> **Prompt**:
The lines below from the one with "ring tip: (160, 171)" up to and including the one with "pinky tip: (1124, 941)" are what you should set down, exactly and without pictures.

(Source records)
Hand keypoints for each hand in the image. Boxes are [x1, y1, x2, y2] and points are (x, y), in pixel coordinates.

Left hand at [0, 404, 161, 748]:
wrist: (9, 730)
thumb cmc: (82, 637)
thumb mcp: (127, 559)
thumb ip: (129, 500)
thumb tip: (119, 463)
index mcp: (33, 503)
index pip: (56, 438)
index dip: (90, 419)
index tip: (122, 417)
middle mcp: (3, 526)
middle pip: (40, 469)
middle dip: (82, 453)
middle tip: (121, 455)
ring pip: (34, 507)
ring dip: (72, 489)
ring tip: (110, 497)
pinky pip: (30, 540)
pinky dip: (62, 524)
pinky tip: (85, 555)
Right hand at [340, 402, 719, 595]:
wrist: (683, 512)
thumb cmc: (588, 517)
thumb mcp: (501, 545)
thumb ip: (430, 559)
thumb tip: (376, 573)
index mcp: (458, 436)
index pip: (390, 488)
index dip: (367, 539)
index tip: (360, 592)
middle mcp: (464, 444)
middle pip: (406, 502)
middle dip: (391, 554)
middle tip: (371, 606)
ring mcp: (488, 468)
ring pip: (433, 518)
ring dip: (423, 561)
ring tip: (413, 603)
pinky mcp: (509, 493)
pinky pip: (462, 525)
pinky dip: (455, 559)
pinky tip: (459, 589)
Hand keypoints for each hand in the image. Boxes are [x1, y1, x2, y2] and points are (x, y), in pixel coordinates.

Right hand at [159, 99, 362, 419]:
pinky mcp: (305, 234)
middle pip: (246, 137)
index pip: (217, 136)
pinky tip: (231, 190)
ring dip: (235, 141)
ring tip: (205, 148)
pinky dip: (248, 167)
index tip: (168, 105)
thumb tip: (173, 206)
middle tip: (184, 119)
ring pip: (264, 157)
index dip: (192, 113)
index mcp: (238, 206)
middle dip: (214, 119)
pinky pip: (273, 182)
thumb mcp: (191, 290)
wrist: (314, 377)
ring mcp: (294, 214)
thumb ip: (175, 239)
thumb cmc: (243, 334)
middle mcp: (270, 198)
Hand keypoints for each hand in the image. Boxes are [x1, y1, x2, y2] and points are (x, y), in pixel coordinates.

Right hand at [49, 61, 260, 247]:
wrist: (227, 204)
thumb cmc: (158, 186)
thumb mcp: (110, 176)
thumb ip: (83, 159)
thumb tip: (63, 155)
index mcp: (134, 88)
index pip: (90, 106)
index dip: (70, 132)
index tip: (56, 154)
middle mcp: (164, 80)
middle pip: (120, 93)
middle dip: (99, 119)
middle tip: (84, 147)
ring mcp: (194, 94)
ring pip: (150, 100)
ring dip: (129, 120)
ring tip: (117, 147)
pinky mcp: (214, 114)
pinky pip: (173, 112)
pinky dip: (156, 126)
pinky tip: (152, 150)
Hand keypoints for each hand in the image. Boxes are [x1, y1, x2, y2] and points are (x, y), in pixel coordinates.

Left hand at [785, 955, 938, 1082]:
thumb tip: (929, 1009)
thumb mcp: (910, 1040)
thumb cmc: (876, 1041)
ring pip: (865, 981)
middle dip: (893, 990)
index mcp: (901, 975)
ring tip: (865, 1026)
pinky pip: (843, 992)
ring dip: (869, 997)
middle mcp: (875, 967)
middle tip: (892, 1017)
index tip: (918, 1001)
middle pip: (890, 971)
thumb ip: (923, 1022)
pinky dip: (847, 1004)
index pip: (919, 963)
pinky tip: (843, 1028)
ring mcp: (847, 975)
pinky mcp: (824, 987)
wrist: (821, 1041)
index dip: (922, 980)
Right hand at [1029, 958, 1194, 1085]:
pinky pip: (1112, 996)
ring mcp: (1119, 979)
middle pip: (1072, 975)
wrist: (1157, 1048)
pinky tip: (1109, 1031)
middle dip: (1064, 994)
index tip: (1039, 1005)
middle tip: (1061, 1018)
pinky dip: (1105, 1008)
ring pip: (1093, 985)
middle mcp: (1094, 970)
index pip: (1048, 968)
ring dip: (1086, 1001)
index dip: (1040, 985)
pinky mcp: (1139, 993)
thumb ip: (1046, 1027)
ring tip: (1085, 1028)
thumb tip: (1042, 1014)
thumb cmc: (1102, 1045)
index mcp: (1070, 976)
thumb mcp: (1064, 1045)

---

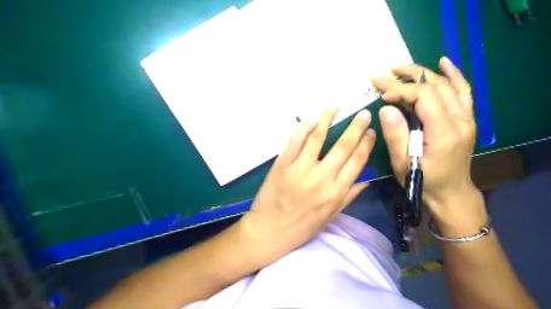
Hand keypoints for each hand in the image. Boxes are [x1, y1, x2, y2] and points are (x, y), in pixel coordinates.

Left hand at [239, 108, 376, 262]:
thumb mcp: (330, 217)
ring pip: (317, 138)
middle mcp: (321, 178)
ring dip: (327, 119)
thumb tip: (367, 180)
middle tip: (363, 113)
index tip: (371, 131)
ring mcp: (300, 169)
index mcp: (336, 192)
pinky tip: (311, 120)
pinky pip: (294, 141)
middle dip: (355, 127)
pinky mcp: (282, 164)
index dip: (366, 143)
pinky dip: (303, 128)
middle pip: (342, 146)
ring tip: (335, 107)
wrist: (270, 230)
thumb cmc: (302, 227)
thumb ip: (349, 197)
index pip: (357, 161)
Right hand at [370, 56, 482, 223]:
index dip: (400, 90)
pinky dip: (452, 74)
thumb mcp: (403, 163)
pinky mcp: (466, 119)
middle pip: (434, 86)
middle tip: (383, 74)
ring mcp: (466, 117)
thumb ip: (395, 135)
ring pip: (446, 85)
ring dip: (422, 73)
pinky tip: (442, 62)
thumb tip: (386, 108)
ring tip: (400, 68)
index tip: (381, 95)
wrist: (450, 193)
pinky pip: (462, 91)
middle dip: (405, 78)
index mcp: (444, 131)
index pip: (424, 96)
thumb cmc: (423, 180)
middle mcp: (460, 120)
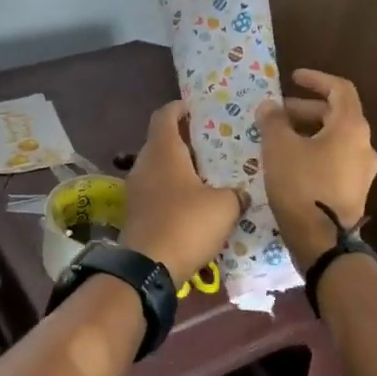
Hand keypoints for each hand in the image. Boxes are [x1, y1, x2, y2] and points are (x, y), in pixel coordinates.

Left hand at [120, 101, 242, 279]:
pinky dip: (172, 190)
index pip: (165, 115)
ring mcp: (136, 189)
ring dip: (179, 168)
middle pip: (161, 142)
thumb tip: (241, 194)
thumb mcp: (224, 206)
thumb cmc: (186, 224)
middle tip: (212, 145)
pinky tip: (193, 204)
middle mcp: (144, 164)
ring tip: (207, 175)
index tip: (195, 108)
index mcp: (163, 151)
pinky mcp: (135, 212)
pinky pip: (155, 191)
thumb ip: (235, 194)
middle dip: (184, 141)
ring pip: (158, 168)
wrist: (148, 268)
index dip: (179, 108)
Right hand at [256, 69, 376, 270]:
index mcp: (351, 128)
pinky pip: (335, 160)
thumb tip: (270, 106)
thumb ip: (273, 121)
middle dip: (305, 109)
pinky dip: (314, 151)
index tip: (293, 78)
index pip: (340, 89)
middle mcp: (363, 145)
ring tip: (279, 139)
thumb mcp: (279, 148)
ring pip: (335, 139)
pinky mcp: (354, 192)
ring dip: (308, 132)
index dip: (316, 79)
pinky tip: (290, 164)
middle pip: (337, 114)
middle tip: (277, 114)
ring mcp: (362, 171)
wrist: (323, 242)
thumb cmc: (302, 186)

--

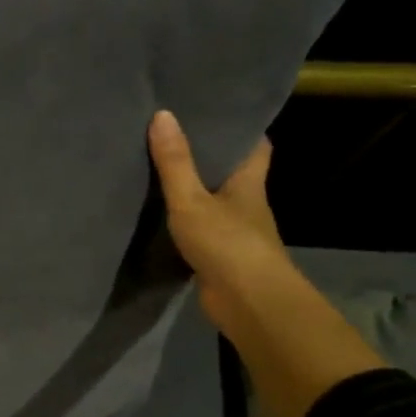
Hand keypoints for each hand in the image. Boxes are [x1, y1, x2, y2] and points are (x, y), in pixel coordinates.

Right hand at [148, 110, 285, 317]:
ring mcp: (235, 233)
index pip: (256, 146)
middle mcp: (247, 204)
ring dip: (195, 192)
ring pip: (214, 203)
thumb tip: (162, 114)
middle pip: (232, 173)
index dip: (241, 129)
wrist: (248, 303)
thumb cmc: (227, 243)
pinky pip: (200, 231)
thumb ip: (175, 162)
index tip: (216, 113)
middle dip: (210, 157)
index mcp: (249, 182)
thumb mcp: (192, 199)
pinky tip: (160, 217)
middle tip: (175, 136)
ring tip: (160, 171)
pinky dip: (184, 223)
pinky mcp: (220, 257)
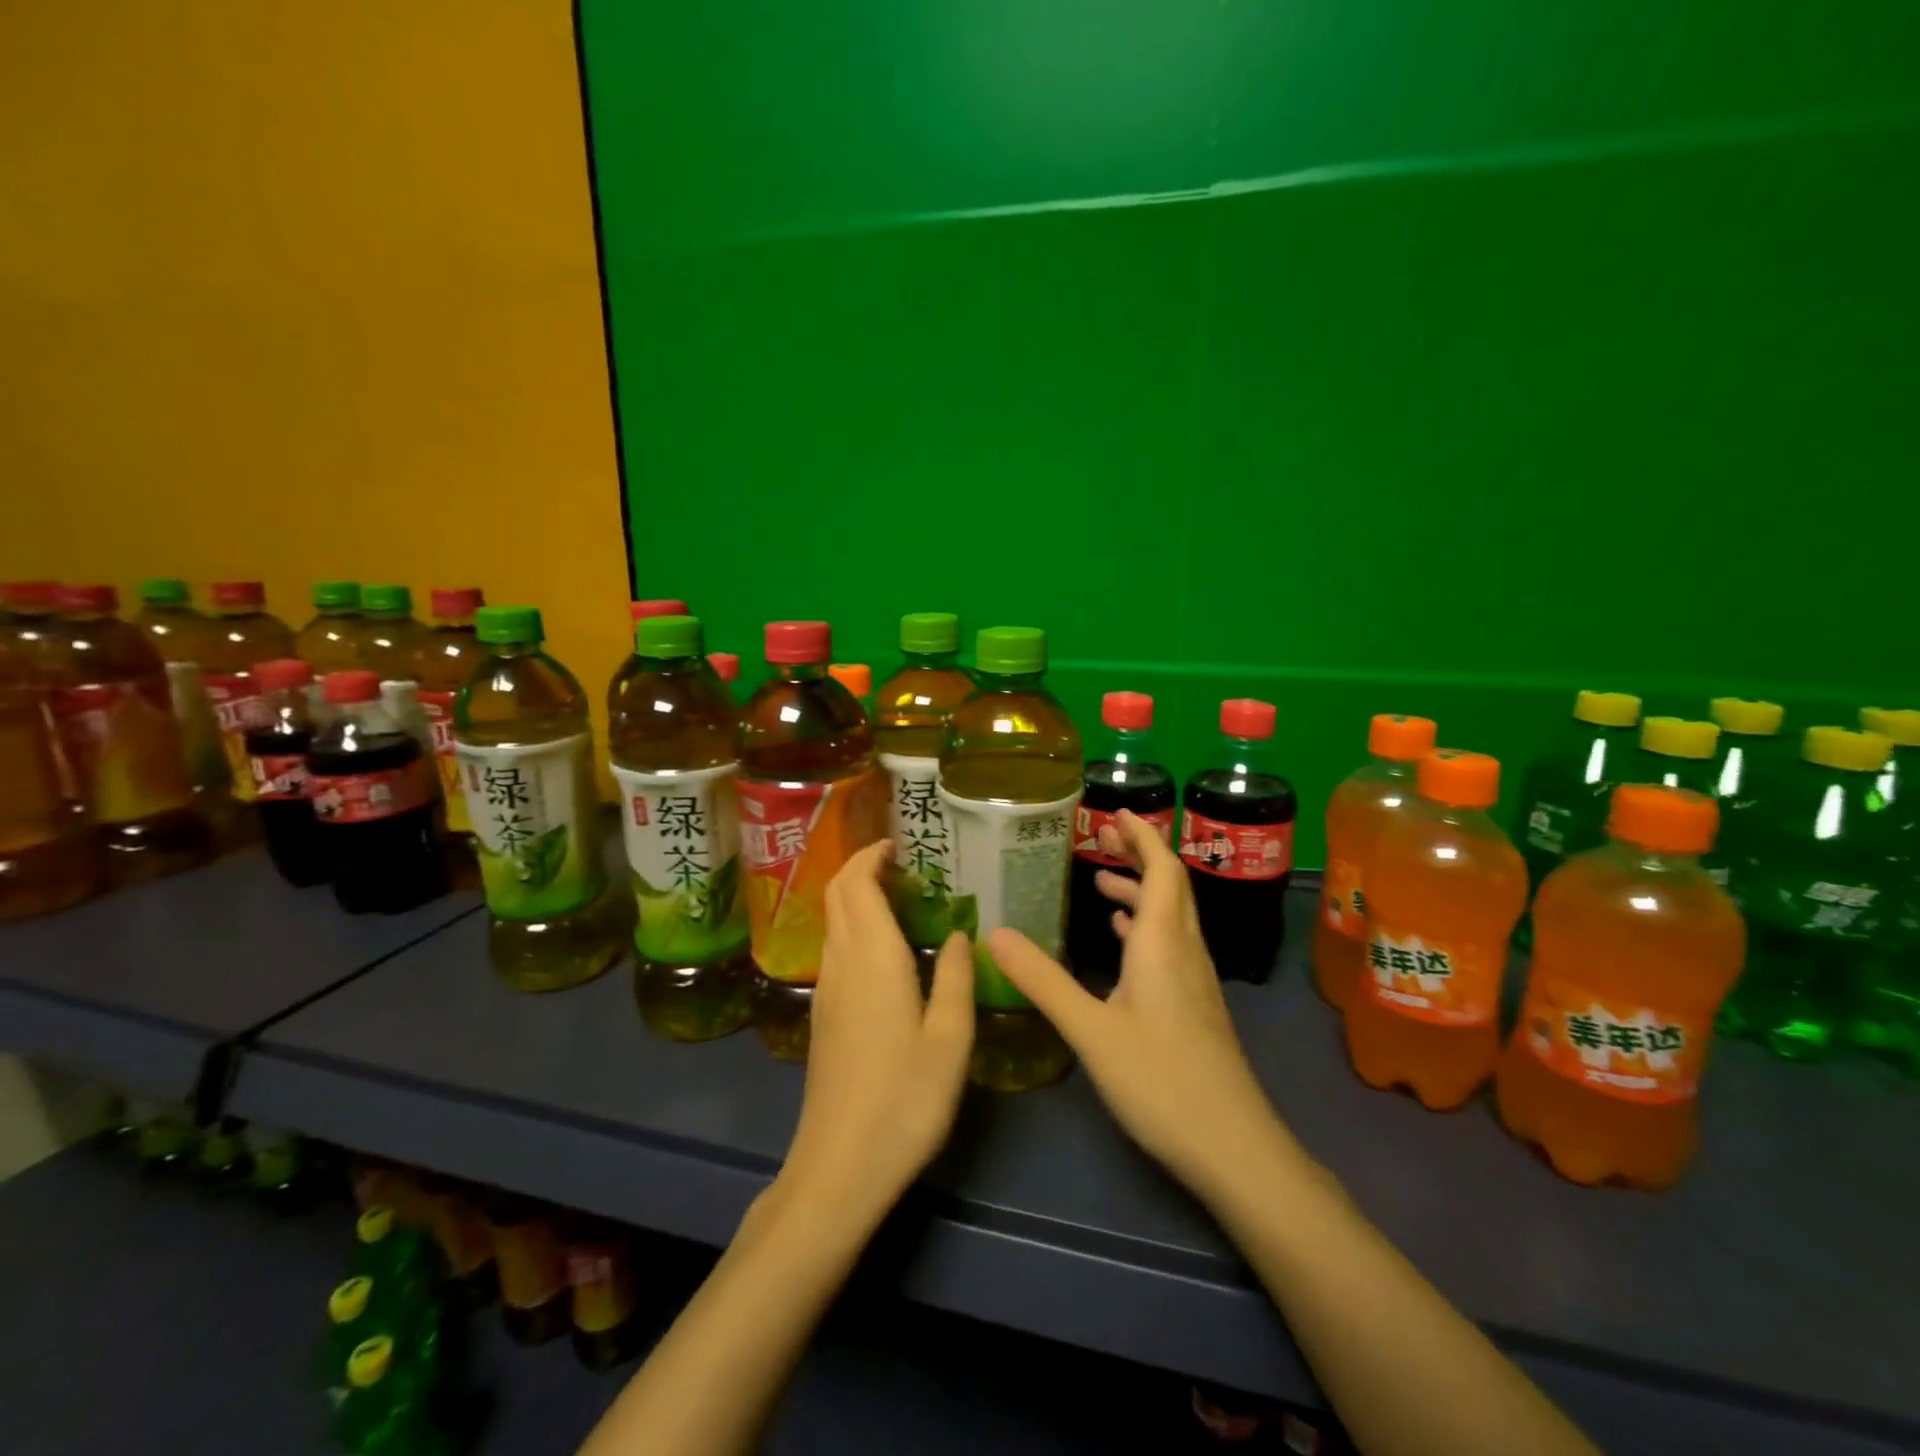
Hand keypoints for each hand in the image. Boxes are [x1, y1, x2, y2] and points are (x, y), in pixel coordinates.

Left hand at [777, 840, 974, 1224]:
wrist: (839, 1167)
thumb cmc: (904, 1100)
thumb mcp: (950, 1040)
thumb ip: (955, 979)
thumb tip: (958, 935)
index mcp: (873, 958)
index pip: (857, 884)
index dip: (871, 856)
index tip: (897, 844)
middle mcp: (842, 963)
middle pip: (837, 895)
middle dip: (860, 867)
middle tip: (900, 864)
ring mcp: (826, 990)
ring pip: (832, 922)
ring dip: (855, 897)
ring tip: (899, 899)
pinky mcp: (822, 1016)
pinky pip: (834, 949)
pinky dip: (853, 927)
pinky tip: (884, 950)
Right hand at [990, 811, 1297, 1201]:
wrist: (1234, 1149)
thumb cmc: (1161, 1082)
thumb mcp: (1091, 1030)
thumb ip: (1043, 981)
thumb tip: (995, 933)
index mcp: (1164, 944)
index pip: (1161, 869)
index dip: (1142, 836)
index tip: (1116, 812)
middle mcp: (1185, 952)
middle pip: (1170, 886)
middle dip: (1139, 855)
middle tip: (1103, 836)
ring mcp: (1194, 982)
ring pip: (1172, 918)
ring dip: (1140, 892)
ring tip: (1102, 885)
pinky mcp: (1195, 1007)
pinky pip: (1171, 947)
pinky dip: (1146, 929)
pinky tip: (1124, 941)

> **Solved problem**:
ring tip: (160, 171)
pinky dip: (184, 223)
pinky mcp: (220, 257)
Hand keypoints for each hand in the image. Boxes are [x1, y1, x2, y2] and points are (x, y), in pixel coordinates.

Left hand at [777, 840, 974, 1224]:
wrist: (839, 1167)
thumb cmc: (904, 1100)
thumb mcp: (950, 1040)
thumb ip: (955, 979)
thumb tip: (958, 935)
index mcp: (873, 958)
index pip: (857, 884)
index dip: (871, 856)
index tip: (897, 844)
middle mcp: (842, 963)
middle pip: (837, 895)
middle dip: (860, 867)
middle tip: (900, 864)
ring mcp: (826, 990)
ring pip: (832, 922)
ring dip: (855, 897)
ring tip: (899, 899)
pinky mcp: (822, 1016)
pinky pip: (834, 949)
pinky dip: (853, 927)
pinky tip: (884, 950)
Right hand at [990, 811, 1297, 1201]:
wrist: (1234, 1149)
thumb cmc: (1161, 1082)
thumb mcp: (1091, 1030)
thumb ip: (1043, 981)
thumb tip: (995, 933)
index mcp: (1164, 944)
index pip: (1161, 869)
index dip: (1142, 836)
index tip: (1116, 812)
middle mcp: (1185, 952)
middle pip: (1170, 886)
middle dip: (1139, 855)
middle tip: (1103, 836)
ring mcp: (1194, 982)
ring pip: (1172, 918)
ring dip: (1140, 892)
ring tip: (1102, 885)
pinky mcp: (1195, 1007)
pinky pip: (1171, 947)
pinky dip: (1146, 929)
pinky tip: (1124, 941)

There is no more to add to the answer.